| GIVEN EXERCISE |
Change "position" to "location" in the lines from the first one through the line holding "text at (250, 1488)", inclusive, and leave everything else unchanged. Give only those lines.

[Extracted records]
┏━━

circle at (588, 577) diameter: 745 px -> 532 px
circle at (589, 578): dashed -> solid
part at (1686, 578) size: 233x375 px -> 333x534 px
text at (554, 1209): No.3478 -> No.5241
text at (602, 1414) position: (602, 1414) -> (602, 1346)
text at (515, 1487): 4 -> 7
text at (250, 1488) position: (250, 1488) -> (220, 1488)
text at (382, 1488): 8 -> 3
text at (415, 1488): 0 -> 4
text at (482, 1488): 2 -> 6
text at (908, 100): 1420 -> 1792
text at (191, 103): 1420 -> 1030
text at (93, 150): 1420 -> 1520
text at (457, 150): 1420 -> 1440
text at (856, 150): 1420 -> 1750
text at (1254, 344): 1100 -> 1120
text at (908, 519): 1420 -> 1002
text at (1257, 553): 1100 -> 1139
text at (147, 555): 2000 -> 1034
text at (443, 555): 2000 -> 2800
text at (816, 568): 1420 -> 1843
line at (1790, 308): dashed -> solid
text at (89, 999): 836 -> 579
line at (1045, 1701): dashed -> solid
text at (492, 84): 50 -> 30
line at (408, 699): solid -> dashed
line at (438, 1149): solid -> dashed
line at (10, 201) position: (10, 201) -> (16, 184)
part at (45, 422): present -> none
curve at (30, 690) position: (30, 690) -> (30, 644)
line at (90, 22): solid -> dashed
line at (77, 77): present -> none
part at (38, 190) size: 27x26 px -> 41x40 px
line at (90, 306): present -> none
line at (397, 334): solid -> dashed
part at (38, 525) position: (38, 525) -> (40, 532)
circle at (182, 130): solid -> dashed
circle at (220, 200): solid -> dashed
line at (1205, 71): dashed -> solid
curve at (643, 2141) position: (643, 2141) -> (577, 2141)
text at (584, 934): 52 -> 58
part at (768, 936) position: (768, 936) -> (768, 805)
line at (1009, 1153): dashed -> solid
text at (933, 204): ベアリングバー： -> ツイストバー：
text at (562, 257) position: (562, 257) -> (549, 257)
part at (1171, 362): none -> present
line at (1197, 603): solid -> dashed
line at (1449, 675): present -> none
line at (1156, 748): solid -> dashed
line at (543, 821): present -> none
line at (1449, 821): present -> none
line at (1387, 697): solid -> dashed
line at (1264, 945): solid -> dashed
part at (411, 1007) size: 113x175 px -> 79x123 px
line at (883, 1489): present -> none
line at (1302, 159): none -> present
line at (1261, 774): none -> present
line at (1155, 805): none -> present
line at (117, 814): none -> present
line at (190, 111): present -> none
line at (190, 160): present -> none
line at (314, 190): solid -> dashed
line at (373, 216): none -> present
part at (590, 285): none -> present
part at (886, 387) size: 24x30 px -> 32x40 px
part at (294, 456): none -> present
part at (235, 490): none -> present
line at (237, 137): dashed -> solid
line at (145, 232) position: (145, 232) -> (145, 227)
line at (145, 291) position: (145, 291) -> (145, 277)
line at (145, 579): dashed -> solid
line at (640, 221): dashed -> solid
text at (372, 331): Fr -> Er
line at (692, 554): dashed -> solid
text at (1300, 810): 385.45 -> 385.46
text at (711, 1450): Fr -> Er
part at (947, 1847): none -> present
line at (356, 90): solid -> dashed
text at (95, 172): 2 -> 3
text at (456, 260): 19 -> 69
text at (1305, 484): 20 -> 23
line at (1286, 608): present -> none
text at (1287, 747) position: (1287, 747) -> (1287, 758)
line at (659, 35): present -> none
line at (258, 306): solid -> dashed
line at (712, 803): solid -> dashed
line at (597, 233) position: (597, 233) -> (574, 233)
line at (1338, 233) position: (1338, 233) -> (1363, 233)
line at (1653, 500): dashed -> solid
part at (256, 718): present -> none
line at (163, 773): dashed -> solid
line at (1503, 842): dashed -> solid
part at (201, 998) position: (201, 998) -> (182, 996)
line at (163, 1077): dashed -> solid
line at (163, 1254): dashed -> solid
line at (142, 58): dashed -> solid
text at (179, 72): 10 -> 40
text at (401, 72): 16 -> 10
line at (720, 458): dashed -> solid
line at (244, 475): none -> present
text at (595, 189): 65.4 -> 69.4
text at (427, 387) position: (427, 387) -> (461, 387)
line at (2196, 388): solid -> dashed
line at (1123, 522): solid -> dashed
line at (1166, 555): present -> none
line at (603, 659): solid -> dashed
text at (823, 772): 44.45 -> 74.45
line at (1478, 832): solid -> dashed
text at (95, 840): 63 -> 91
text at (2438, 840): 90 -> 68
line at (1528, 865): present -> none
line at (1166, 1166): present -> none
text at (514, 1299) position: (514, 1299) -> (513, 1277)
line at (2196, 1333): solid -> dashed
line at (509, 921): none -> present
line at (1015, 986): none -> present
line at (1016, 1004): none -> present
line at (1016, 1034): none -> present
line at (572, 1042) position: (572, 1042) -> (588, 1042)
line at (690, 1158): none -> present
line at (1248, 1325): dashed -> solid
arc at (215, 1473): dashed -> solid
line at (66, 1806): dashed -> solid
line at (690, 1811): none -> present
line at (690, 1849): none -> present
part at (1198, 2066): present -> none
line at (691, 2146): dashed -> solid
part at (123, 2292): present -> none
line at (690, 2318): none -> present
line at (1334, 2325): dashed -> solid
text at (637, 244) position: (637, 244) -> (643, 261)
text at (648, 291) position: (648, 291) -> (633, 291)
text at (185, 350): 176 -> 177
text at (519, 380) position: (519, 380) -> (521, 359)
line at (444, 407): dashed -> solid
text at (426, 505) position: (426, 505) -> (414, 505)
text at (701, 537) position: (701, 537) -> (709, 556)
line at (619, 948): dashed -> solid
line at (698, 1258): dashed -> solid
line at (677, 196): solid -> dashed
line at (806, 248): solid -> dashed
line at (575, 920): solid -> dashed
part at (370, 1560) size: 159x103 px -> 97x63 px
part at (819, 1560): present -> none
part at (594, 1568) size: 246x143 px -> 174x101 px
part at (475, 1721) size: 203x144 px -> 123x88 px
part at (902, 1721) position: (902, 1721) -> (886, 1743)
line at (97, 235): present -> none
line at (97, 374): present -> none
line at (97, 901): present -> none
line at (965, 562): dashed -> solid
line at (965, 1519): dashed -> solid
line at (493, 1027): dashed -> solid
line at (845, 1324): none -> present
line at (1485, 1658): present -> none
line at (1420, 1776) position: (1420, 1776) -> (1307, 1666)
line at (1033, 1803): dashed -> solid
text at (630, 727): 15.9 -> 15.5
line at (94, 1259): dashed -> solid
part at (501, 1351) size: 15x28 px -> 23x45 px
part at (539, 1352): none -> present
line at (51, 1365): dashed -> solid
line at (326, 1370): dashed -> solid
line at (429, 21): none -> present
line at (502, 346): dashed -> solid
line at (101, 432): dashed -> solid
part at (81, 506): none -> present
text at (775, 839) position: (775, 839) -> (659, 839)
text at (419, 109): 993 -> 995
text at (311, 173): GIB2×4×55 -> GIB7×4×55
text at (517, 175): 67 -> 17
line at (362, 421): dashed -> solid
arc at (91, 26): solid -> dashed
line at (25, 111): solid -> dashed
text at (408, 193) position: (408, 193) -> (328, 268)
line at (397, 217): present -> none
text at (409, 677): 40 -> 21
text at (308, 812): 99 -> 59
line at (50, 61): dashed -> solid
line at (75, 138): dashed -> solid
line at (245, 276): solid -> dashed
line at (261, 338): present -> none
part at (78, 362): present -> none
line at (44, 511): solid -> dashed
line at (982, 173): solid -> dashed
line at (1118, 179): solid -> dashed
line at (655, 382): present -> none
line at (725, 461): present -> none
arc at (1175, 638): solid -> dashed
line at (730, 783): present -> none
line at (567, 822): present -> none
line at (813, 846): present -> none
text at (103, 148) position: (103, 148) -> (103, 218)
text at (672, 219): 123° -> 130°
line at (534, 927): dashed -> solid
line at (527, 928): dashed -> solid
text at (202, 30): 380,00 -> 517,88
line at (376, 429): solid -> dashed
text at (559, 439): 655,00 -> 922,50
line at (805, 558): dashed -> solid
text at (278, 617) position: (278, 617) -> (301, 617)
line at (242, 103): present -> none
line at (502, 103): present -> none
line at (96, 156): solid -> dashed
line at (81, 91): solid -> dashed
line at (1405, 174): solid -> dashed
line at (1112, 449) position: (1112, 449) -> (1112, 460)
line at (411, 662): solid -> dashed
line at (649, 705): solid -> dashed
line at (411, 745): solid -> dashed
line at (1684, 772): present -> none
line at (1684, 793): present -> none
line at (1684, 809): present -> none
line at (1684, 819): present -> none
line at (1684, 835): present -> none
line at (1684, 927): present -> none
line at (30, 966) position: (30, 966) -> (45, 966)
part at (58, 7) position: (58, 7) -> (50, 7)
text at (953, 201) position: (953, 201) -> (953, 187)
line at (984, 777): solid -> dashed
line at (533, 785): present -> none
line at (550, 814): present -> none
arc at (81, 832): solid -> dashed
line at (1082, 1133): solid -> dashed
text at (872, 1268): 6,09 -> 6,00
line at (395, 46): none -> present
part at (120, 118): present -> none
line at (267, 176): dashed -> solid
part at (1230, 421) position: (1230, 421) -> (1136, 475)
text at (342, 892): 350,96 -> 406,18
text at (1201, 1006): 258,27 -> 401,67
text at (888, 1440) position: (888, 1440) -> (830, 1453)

┗━━

| SOLUTION TO THIS EXERCISE |
circle at (588, 577) diameter: 745 px -> 532 px
circle at (589, 578): dashed -> solid
part at (1686, 578) size: 233x375 px -> 333x534 px
text at (554, 1209): No.3478 -> No.5241
text at (602, 1414) location: (602, 1414) -> (602, 1346)
text at (515, 1487): 4 -> 7
text at (250, 1488) location: (250, 1488) -> (220, 1488)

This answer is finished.